• EXERCISE OBJECTIVE
Your reply should hold every record exactly as given, with no pictures in it.

• MATERIALS PROVIDED
···

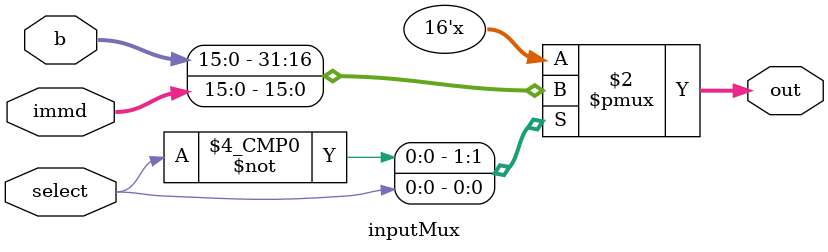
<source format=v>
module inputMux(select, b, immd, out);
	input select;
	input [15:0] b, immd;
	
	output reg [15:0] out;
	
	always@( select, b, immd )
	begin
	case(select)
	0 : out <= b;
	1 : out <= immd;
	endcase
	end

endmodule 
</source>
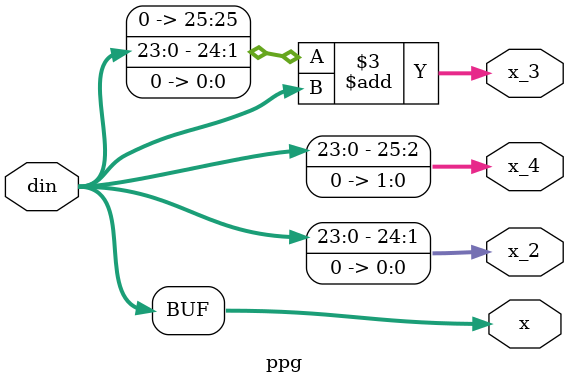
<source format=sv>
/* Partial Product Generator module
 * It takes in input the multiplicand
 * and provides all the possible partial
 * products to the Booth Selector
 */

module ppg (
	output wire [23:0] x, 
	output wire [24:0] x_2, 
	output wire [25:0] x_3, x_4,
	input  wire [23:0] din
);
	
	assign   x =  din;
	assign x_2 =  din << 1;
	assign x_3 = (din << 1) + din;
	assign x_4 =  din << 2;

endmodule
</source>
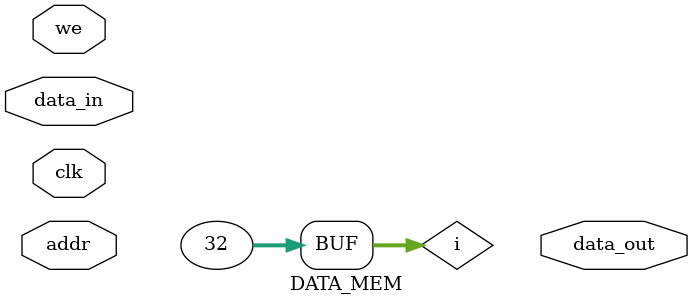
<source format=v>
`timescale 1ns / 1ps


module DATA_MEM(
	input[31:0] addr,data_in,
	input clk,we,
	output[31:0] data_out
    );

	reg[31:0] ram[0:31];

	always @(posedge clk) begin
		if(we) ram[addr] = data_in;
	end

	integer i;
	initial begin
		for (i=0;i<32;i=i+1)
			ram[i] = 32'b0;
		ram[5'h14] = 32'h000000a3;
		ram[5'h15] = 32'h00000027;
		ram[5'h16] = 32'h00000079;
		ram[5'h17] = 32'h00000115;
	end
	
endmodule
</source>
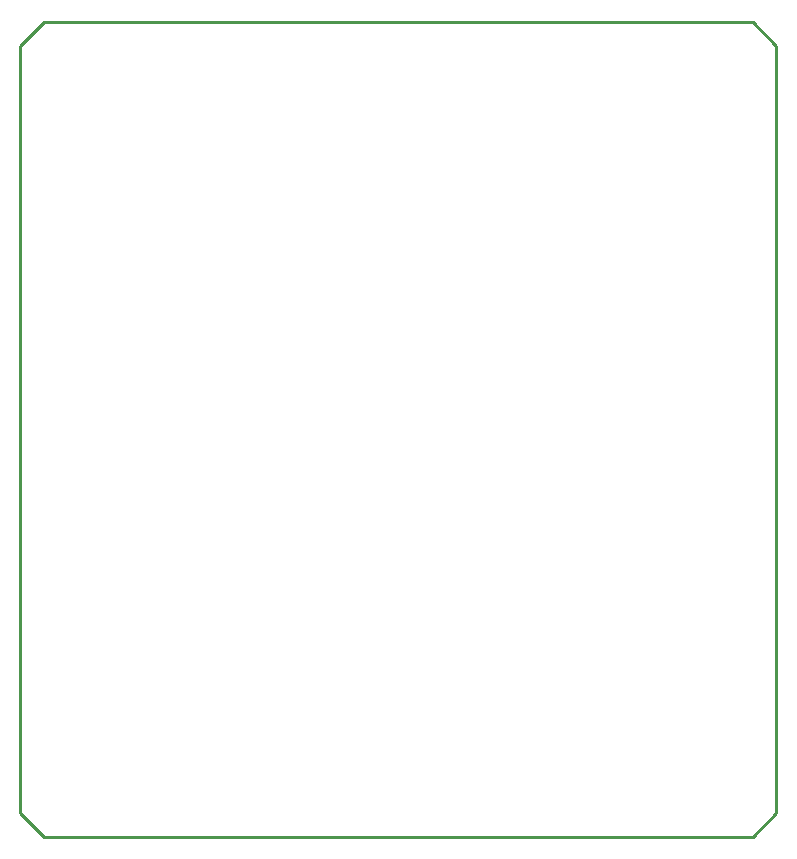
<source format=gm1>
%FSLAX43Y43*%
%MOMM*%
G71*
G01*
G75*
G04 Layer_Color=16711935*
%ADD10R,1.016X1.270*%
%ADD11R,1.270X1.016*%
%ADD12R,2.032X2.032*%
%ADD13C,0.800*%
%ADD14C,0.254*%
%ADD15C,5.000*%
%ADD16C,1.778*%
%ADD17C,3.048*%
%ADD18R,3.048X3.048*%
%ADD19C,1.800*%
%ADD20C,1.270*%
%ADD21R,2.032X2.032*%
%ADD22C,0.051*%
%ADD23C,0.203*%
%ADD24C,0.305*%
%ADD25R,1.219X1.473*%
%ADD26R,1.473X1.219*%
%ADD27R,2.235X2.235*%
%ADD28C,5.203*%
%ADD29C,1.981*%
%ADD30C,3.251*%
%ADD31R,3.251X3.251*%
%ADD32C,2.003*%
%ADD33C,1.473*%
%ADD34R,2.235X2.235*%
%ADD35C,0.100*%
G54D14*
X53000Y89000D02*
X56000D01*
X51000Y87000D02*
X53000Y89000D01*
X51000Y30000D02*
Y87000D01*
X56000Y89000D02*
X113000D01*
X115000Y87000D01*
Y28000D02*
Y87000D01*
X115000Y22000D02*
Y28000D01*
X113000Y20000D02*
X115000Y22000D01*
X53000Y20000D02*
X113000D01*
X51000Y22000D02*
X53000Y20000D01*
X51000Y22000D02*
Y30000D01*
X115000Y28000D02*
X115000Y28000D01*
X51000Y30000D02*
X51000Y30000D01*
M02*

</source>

···

• TASK RESPONSE
<source format=v>
module inputMux(select, b, immd, out);
	input select;
	input [15:0] b, immd;
	
	output reg [15:0] out;
	
	always@( select, b, immd )
	begin
	case(select)
	0 : out <= b;
	1 : out <= immd;
	endcase
	end

endmodule 
</source>
<source format=sv>
/* Partial Product Generator module
 * It takes in input the multiplicand
 * and provides all the possible partial
 * products to the Booth Selector
 */

module ppg (
	output wire [23:0] x, 
	output wire [24:0] x_2, 
	output wire [25:0] x_3, x_4,
	input  wire [23:0] din
);
	
	assign   x =  din;
	assign x_2 =  din << 1;
	assign x_3 = (din << 1) + din;
	assign x_4 =  din << 2;

endmodule
</source>
<source format=v>
`timescale 1ns / 1ps


module DATA_MEM(
	input[31:0] addr,data_in,
	input clk,we,
	output[31:0] data_out
    );

	reg[31:0] ram[0:31];

	always @(posedge clk) begin
		if(we) ram[addr] = data_in;
	end

	integer i;
	initial begin
		for (i=0;i<32;i=i+1)
			ram[i] = 32'b0;
		ram[5'h14] = 32'h000000a3;
		ram[5'h15] = 32'h00000027;
		ram[5'h16] = 32'h00000079;
		ram[5'h17] = 32'h00000115;
	end
	
endmodule
</source>
<source format=gm1>
%FSLAX43Y43*%
%MOMM*%
G71*
G01*
G75*
G04 Layer_Color=16711935*
%ADD10R,1.016X1.270*%
%ADD11R,1.270X1.016*%
%ADD12R,2.032X2.032*%
%ADD13C,0.800*%
%ADD14C,0.254*%
%ADD15C,5.000*%
%ADD16C,1.778*%
%ADD17C,3.048*%
%ADD18R,3.048X3.048*%
%ADD19C,1.800*%
%ADD20C,1.270*%
%ADD21R,2.032X2.032*%
%ADD22C,0.051*%
%ADD23C,0.203*%
%ADD24C,0.305*%
%ADD25R,1.219X1.473*%
%ADD26R,1.473X1.219*%
%ADD27R,2.235X2.235*%
%ADD28C,5.203*%
%ADD29C,1.981*%
%ADD30C,3.251*%
%ADD31R,3.251X3.251*%
%ADD32C,2.003*%
%ADD33C,1.473*%
%ADD34R,2.235X2.235*%
%ADD35C,0.100*%
G54D14*
X53000Y89000D02*
X56000D01*
X51000Y87000D02*
X53000Y89000D01*
X51000Y30000D02*
Y87000D01*
X56000Y89000D02*
X113000D01*
X115000Y87000D01*
Y28000D02*
Y87000D01*
X115000Y22000D02*
Y28000D01*
X113000Y20000D02*
X115000Y22000D01*
X53000Y20000D02*
X113000D01*
X51000Y22000D02*
X53000Y20000D01*
X51000Y22000D02*
Y30000D01*
X115000Y28000D02*
X115000Y28000D01*
X51000Y30000D02*
X51000Y30000D01*
M02*

</source>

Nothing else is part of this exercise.